## Work to complete
In the records below, find the line containing "120 degrees clockwise" and retype it and every line after it exactly, adding nothing.

## Data in this exercise
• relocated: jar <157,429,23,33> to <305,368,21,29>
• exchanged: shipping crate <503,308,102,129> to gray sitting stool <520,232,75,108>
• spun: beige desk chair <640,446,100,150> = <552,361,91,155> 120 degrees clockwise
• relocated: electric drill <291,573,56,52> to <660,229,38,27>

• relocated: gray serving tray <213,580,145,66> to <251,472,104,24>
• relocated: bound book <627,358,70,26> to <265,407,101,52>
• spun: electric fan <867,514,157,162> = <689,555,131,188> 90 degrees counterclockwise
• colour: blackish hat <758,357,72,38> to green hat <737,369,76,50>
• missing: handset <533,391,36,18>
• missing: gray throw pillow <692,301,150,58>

## Your response
• spun: beige desk chair <640,446,100,150> = <552,361,91,155> 120 degrees clockwise
• relocated: electric drill <291,573,56,52> to <660,229,38,27>

• relocated: gray serving tray <213,580,145,66> to <251,472,104,24>
• relocated: bound book <627,358,70,26> to <265,407,101,52>
• spun: electric fan <867,514,157,162> = <689,555,131,188> 90 degrees counterclockwise
• colour: blackish hat <758,357,72,38> to green hat <737,369,76,50>
• missing: handset <533,391,36,18>
• missing: gray throw pillow <692,301,150,58>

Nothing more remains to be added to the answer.